[Begin Text passage]
Star trek movie physics (spoilers within...)

[RampantAndroid]

So, to anyone who knows WAY more than me...how "correct" is the scene in the recent star trek movie (into darkness) when

Spoiler

the enterprise falls from ~270,000km (they looked like they were near the moon, though, so maybe 380,000km?) to the earth in a matter of seconds because they lost power?

Now, I understand of course that you do feel the earth's gravity when you're that far out, but you're only feeling 1/3600th of earth's gravity or something, right? (are you more likely to enter orbit around the moon, as it is .16G?)

It's been too long since I took physics (and calc) but how long would an object moving at an initial velocity of 0m/s take to fall to the earth? Realizing that as it grows closer its acceleration will increase.

 

[Anteaus]

You're also talking about ships that bank in the vacumn of space and are able to go faster than the speed of light. These films violate relativity theory constantly so I would imagine Newton and Einstein are going to take a back seat. I think suspension of disbelief is appropriate here.

In the first reboot film a ship in order deployed a ridiculously long chain tethered while in order for the purposes of shooting a laser into the crust. Wouldn't it have been far simpler just to mount it on the side of the ship?

The long and short of it is that JJ Abrams had to play with things a bit to keep the plot moving! 😀 I can't wait to see the new Star Trek.

 

[RampantAndroid]

You're also talking about ships that bank in the vacumn of space and are able to go faster than the speed of light. These films violate relativity theory constantly so I would imagine Newton and Einstein are going to take a back seat. I think suspension of disbelief is appropriate here.

In the first reboot film a ship in order deployed a ridiculously long chain tethered while in order for the purposes of shooting a laser into the crust. Wouldn't it have been far simpler just to mount it on the side of the ship?

The long and short of it is that JJ Abrams had to play with things a bit to keep the plot moving! 😀 I can't wait to see the new Star Trek.

But that's part of my problem with the new star trek movies. Saying we might figure out warp drive someday in the future...well, fine. I'll go with that. Same with somehow moving matter from point A to B. But...magically falling to earth when you lose power is beyond what I'm willing to forgive.

However, the initial question of time it takes to fall to earth from 270000km due to earths gravity stands - with an explanation preferably so I can try to follow along 😀

 

[edcarman]

However, the initial question of time it takes to fall to earth from 270000km due to earths gravity stands - with an explanation preferably so I can try to follow along 😀

If you assume the ship starts with zero velocity and falls directly towards the earth, it forms a radial elliptic trajectory:
http://en.wikipedia.org/wiki/Radial_trajectory#Elliptic_trajectory

You can then use the radial Kepler equation to work out the time for it to fall to the centre of the earth (the distances are big enough relative to ship size and earth size that the ship and earth can be treated as points):

You know the initial position (x0=270,000 km), initial velocity (v0=0) and standard gravitational parameter for earth (μ ~= 400,000 km^3 s^−2), so it's a simple matter of using them in the equation to see it will take about 68 hrs to fall to earth.

 

[rsutoratosu]

Well obviously we can't sit through 68 hours of movie so it got shorten to seconds

 

[Revolution 11]

Don't forget to consider Kirk's historically big head which will change the gravitational attraction between the Earth and the Enterprise. It will be shorter than 68 hours.
[End Text passage]
Your objective
Name every distinct user who posts in the forum thread on Star Trek movie physics, in order of first appearance.
[Begin Supplied material]
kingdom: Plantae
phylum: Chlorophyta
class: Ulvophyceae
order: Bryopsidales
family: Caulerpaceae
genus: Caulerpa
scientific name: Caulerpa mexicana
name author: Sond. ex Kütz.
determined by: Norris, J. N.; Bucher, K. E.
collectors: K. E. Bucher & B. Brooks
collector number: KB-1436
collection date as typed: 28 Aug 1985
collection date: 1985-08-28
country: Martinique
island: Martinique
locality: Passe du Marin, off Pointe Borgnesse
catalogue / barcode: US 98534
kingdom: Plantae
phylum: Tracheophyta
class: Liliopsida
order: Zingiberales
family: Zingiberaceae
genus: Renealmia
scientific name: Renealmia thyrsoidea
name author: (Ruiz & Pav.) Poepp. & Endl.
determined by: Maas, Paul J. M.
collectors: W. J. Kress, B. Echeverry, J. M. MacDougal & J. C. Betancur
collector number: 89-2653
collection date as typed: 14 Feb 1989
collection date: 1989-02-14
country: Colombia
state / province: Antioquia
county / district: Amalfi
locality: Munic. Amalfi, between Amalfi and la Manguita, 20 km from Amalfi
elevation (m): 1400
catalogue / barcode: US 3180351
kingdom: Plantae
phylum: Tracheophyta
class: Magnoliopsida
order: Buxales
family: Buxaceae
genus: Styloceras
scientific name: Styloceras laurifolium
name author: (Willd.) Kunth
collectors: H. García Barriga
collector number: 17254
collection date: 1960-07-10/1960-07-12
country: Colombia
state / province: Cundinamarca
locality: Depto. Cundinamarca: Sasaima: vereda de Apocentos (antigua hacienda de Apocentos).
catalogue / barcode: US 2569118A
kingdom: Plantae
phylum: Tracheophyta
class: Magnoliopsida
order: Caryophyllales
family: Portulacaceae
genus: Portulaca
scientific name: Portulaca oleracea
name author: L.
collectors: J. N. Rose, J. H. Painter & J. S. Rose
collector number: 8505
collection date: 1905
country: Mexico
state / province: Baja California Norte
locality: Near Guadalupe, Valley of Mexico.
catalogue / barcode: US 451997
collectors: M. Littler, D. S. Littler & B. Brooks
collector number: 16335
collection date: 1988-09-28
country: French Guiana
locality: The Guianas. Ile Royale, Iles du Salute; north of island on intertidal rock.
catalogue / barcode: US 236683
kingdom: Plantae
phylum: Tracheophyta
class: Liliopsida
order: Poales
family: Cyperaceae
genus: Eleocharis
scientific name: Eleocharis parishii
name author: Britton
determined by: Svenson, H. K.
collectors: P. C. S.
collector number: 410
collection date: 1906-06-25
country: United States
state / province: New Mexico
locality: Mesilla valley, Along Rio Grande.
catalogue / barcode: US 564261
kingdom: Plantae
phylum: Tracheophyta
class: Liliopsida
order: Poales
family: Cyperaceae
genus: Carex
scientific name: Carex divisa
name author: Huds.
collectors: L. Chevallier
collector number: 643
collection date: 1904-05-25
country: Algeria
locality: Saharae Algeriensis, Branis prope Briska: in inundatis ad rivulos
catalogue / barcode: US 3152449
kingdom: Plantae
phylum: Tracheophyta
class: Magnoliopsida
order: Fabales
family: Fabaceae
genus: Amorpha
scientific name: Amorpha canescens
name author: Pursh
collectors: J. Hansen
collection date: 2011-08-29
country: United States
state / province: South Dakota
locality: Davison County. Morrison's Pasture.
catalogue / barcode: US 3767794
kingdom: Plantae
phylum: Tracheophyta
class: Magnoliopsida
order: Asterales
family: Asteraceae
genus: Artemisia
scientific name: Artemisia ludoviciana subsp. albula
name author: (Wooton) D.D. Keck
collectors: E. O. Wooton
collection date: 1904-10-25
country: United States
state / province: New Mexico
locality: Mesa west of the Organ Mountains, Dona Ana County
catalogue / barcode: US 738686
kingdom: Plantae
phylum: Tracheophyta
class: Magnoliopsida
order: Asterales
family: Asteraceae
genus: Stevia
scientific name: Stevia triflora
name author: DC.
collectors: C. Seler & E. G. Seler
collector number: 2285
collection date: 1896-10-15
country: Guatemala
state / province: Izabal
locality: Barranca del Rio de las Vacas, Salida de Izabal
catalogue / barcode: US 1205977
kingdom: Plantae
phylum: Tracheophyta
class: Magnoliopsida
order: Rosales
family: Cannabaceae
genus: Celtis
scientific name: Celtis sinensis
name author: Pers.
[End Supplied material]
Answer to this task
RampantAndroid, Anteaus, edcarman, rsutoratosu, Revolution 11